_ACTIVITY LIST_:
**A)** Write out the article on the Blyth portrait bench word for word, from "The portraits were" to "on the stage.".
**B)** In the article on the Blyth portrait bench, which organization commissioned the bench?

_EXTRACTED TEXT_:
Bench portraits a tribute to three of town’s heroes

LIFE-size silhouette statues commemorating three of Blyth’s modern-day heroes were unveiled in the town’s Ridley Park at the weekend.

A portrait bench featuring the images of teenage soldier Michael Sweeney, injured police officer David Rathband and comedy legend Stan Laurel was commissioned by sustainable transport organisation Sustrans.

The portraits were officially unveiled during a family fun day in the park featuring stalls and various activities.

The bench is one of a series throughout the UK designed to sit alongside lottery-funded sections of the National Cycle Network.

The inspirational trio were picked after Blyth residents were asked to nominate the townsolk past or present they would like to see immortalised in steel.

The most famous of those they picked was national treasure Stan Laurel.

The comedian’s father, Arthur Jefferson, built and managed the Old Blyth Royal Theatre, and it was there that the young Laurel, born in Cumbria in 1890, gained some of his earliest experience on the stage.

His image sits alongside that of Pc David Rathband, formerly of Blyth but now living in Cramlington.

Pc Rathband has won national acclaim for the courage he has shown since being shot in the face and left blinded for life by fugitive gunman Raoul Moat last summer.

The 43-year-old has since launched his own charity.

They are joined by Michael Sweeney, a 19-year-old soldier killed by an improvised explosive device while serving in Afghanistan’s Helmand Province in 2010.

Michael, of Lindsay Avenue in Blyth, died just two years after joining the Coldstream Guards.

His mum Kim, 41, said: “It was a beautiful day. The weather was lovely, and there was a good turnout.

“Some of the guards travelled up from London and were wearing their tunics.

“It was a very proud day for us, and Michael would have been proud.

“It’s a lovely spot. Michael used to play football there and take part in the remembrance parade to the cenotaph, so it had a lot of fond memories for Michael and fond memories for us.

“Seeing the portrait for the first time was lovely, and I had a lump in my throat.

“They were all good, but I felt that Michael’s was more accurate. You can definitely see his features.

“They are steel and, once fully weathered, they will be a burnished orange like the Angel of the North. It will be even better.

“It’s going to be there for a very long time, for people to remember Michael and for future generations, and that gives me comfort.”

_DATA FOR ANALYSIS_:
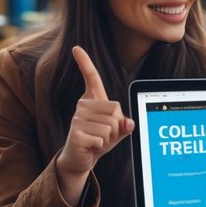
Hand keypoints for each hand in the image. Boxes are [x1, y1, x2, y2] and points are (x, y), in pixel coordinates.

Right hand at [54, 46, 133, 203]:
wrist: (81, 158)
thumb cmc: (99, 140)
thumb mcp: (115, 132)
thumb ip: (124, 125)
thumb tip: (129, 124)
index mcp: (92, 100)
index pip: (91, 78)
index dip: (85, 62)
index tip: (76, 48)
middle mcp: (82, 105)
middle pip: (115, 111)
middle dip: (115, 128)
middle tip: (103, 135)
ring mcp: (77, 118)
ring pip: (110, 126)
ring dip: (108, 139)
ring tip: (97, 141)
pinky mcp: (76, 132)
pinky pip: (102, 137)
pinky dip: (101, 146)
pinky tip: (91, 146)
==
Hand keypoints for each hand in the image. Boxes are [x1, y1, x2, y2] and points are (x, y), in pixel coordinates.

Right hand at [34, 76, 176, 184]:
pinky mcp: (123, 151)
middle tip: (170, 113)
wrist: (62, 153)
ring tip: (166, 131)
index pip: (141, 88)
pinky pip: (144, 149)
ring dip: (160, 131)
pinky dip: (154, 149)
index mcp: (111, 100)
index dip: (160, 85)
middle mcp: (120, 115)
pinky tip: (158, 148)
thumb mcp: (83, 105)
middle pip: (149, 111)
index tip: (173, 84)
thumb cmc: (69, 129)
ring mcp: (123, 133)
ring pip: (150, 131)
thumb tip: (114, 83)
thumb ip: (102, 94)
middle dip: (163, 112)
...
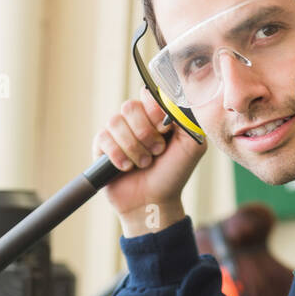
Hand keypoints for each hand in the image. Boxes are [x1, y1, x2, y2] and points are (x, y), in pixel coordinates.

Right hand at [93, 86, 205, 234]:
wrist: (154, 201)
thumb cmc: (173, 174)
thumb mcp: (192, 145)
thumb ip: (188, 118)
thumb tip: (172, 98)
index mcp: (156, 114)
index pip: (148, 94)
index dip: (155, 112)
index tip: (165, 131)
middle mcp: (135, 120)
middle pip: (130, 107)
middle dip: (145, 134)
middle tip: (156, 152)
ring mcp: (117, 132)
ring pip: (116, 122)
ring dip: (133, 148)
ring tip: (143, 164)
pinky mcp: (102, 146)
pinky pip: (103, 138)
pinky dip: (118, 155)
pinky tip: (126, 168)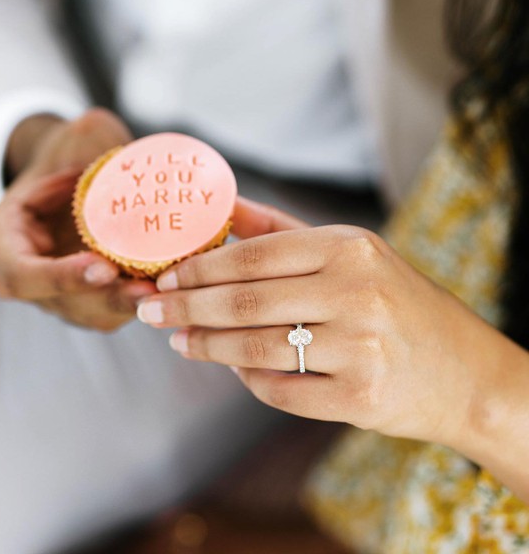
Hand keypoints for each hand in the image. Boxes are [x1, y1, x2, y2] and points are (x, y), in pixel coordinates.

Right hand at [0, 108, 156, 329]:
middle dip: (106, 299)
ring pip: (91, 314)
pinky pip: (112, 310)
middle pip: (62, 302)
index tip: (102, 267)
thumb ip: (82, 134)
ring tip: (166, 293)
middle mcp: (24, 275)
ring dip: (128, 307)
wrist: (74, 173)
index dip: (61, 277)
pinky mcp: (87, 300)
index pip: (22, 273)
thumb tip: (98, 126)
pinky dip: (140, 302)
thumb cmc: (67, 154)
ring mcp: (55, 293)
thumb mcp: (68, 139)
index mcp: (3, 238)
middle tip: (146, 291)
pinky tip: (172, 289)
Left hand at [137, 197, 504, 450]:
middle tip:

_EXPECTED RESULTS_:
**A)**
The portraits were officially unveiled during a family fun day in the park featuring stalls and various activities.

The bench is one of a series throughout the UK designed to sit alongside lottery-funded sections of the National Cycle Network.

The inspirational trio were picked after Blyth residents were asked to nominate the townsolk past or present they would like to see immortalised in steel.

The most famous of those they picked was national treasure Stan Laurel.

The comedian’s father, Arthur Jefferson, built and managed the Old Blyth Royal Theatre, and it was there that the young Laurel, born in Cumbria in 1890, gained some of his earliest experience on the stage.

**B)** Sustrans, a sustainable transport organization.